[Stored items]

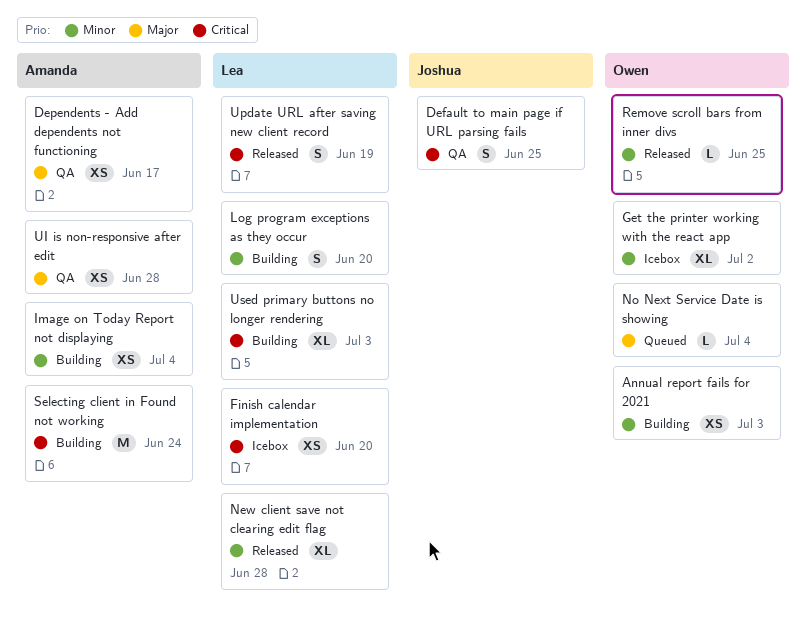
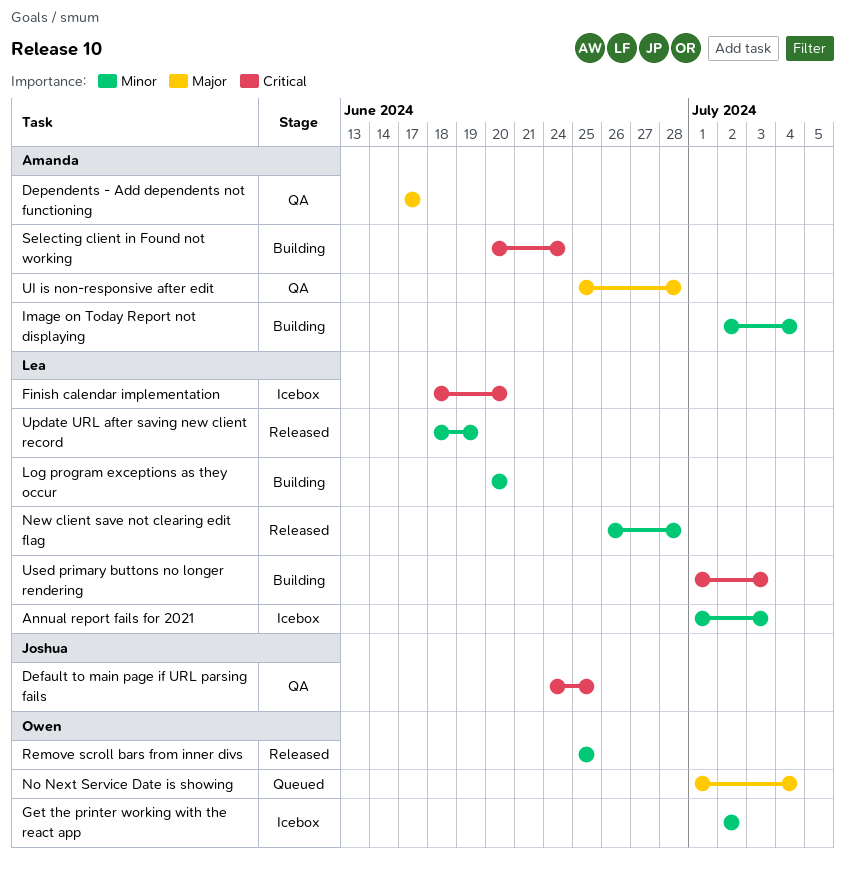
Annual report fails for 2021, status: Building -> Icebox
Annual report fails for 2021, owner: Owen -> Lea
Update URL after saving new client record, priority: Critical -> Minor

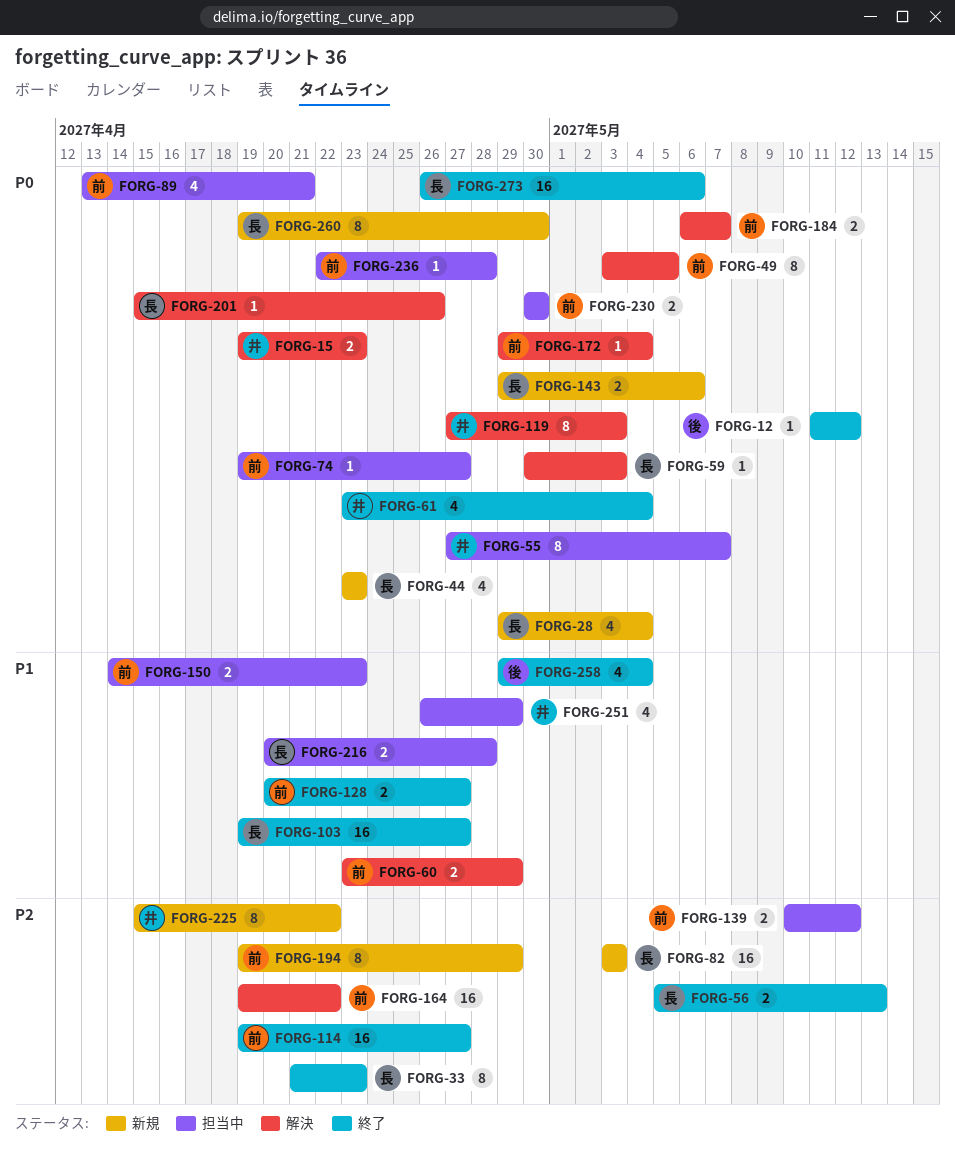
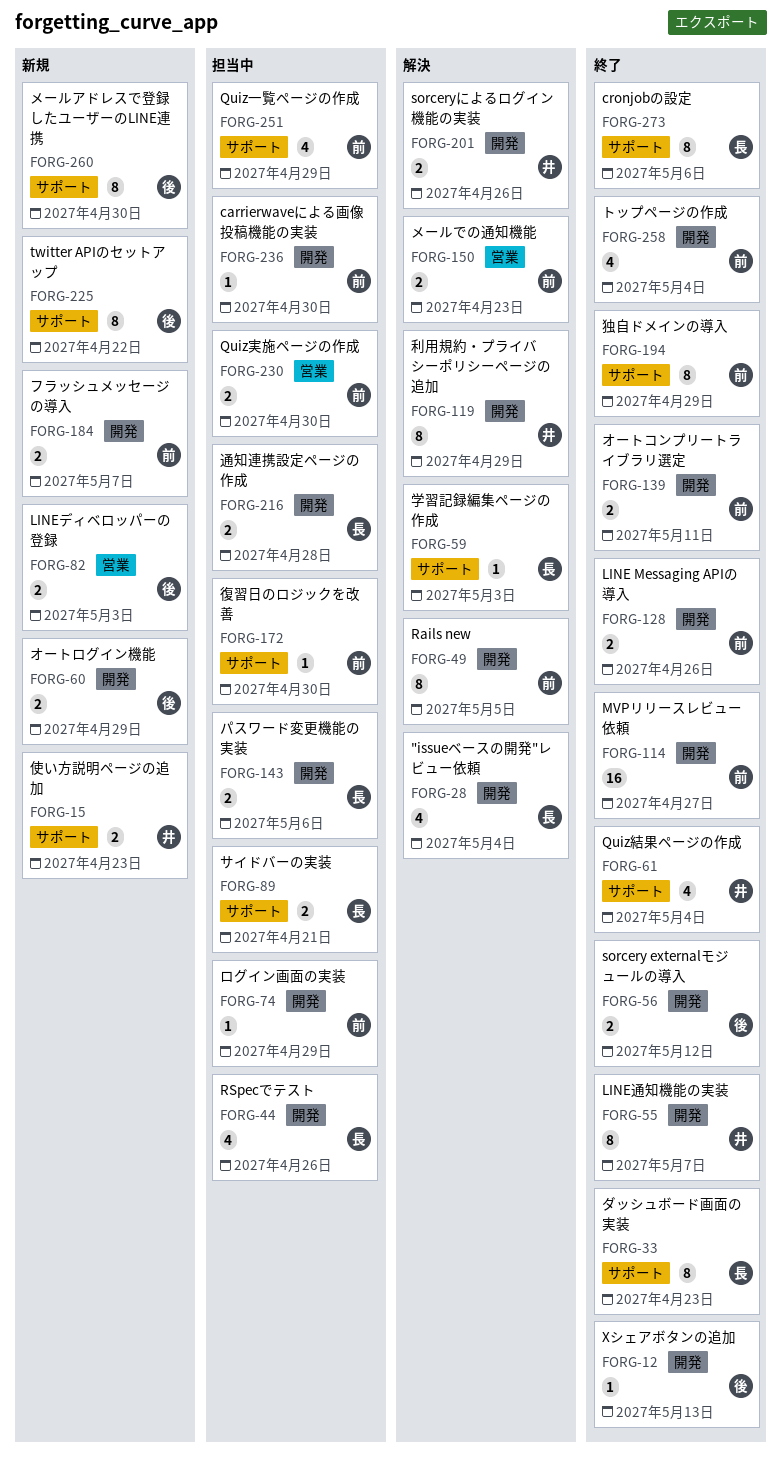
FORG-12, due: May 12 -> May 13
FORG-15, status: 解決 -> 新規
FORG-28, status: 新規 -> 解決
FORG-44, status: 新規 -> 担当中
FORG-44, due: Apr 23 -> Apr 26
FORG-55, status: 担当中 -> 終了
FORG-56, owner: 長 -> 後
FORG-56, due: May 13 -> May 12
FORG-60, status: 解決 -> 新規
FORG-60, owner: 前 -> 後
FORG-74, due: Apr 27 -> Apr 29
FORG-82, owner: 長 -> 後
FORG-82, estimate: 16 -> 2
FORG-89, owner: 前 -> 長
FORG-89, estimate: 4 -> 2
FORG-103: present -> none
FORG-119, due: May 3 -> Apr 29
FORG-128, due: Apr 27 -> Apr 26
FORG-139, status: 担当中 -> 終了
FORG-139, due: May 12 -> May 11
FORG-143, status: 新規 -> 担当中
FORG-150, status: 担当中 -> 解決
FORG-164: present -> none
FORG-172, status: 解決 -> 担当中
FORG-172, due: May 4 -> Apr 30
FORG-184, status: 解決 -> 新規
FORG-194, status: 新規 -> 終了
FORG-201, owner: 長 -> 井
FORG-201, estimate: 1 -> 2
FORG-225, owner: 井 -> 後
FORG-236, due: Apr 28 -> Apr 30
FORG-251, owner: 井 -> 前
FORG-258, owner: 後 -> 前
FORG-260, owner: 長 -> 後
FORG-273, estimate: 16 -> 8

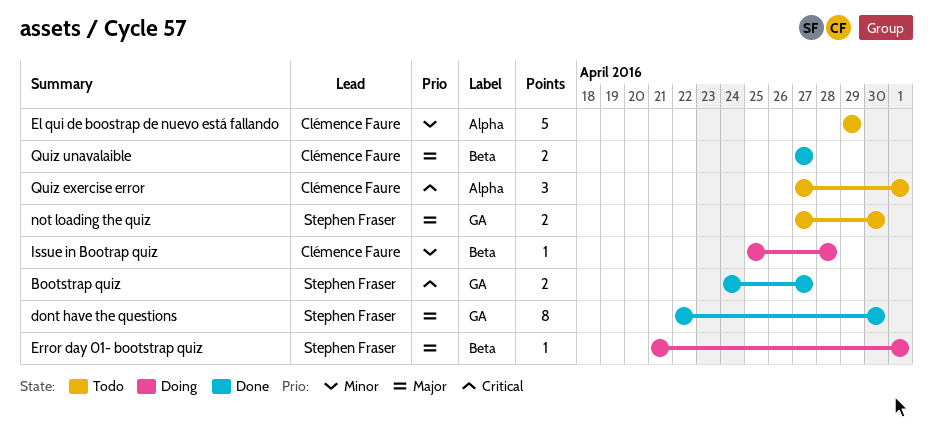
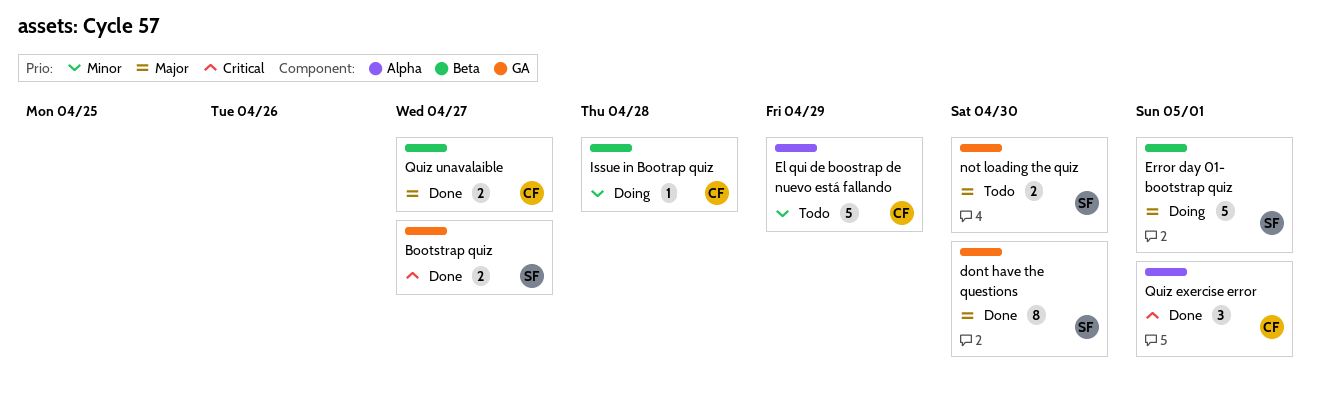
Error day 01- bootstrap quiz, estimate: 1 -> 5
Quiz exercise error, status: Todo -> Done

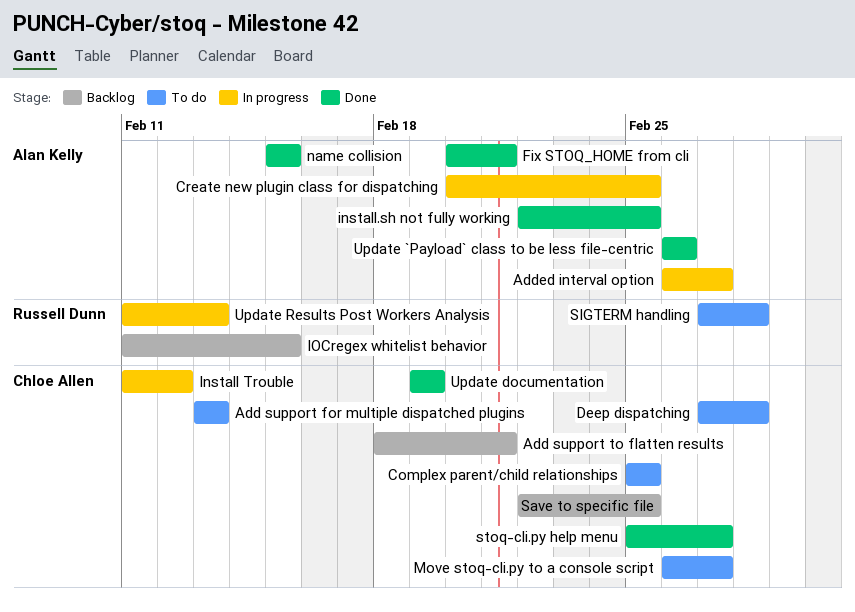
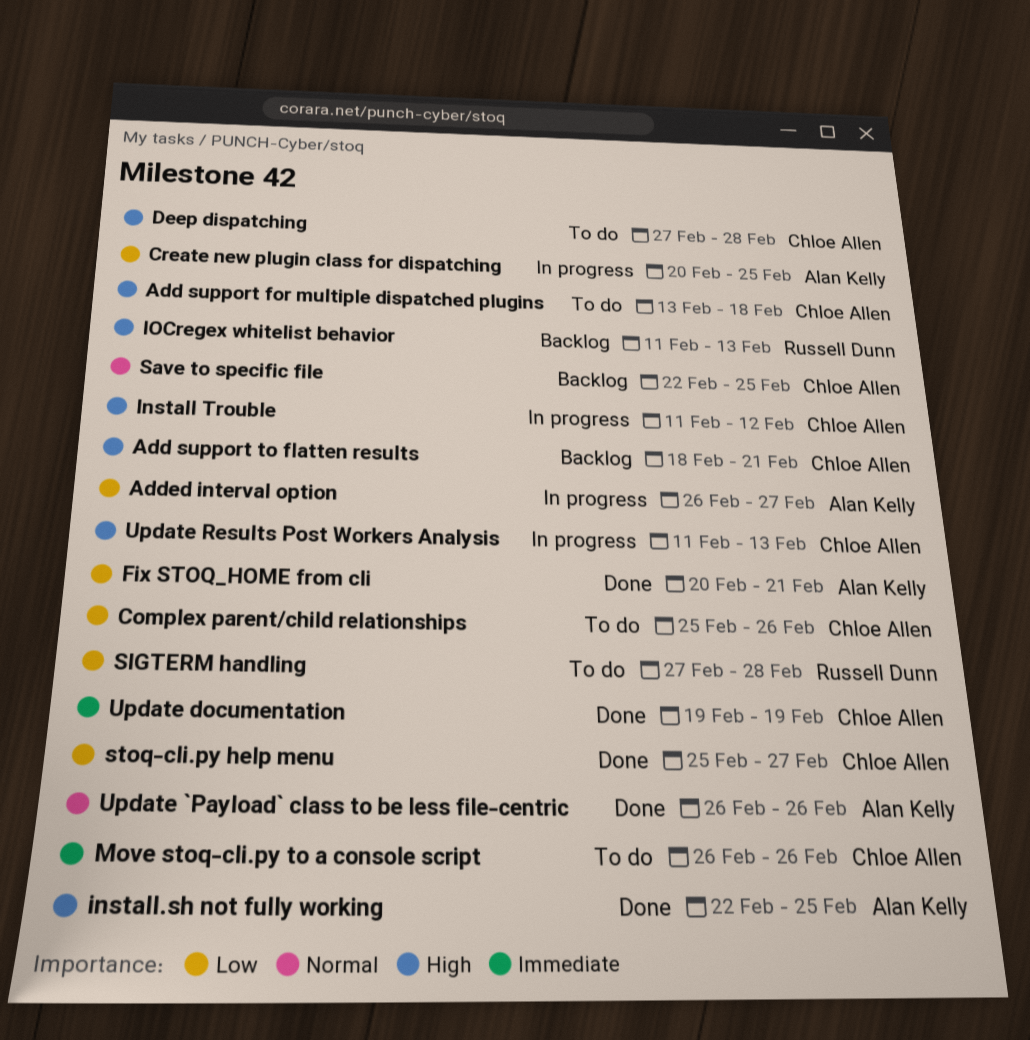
Add support for multiple dispatched plugins, due: Feb 13 -> Feb 18
Complex parent/child relationships, due: Feb 25 -> Feb 26
IOCregex whitelist behavior, due: Feb 15 -> Feb 13
Move stoq-cli.py to a console script, due: Feb 27 -> Feb 26
name collision: present -> none
Update Results Post Workers Analysis, owner: Russell Dunn -> Chloe Allen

■ TASK OBJECTIVE
Copy nothing but the lines above that run from the one with "FORG-273, estimate: 16 -> 8" to the one with "name collision: present -> none", ends included; pictures stay out.

■ REPLY
FORG-273, estimate: 16 -> 8

Error day 01- bootstrap quiz, estimate: 1 -> 5
Quiz exercise error, status: Todo -> Done

Add support for multiple dispatched plugins, due: Feb 13 -> Feb 18
Complex parent/child relationships, due: Feb 25 -> Feb 26
IOCregex whitelist behavior, due: Feb 15 -> Feb 13
Move stoq-cli.py to a console script, due: Feb 27 -> Feb 26
name collision: present -> none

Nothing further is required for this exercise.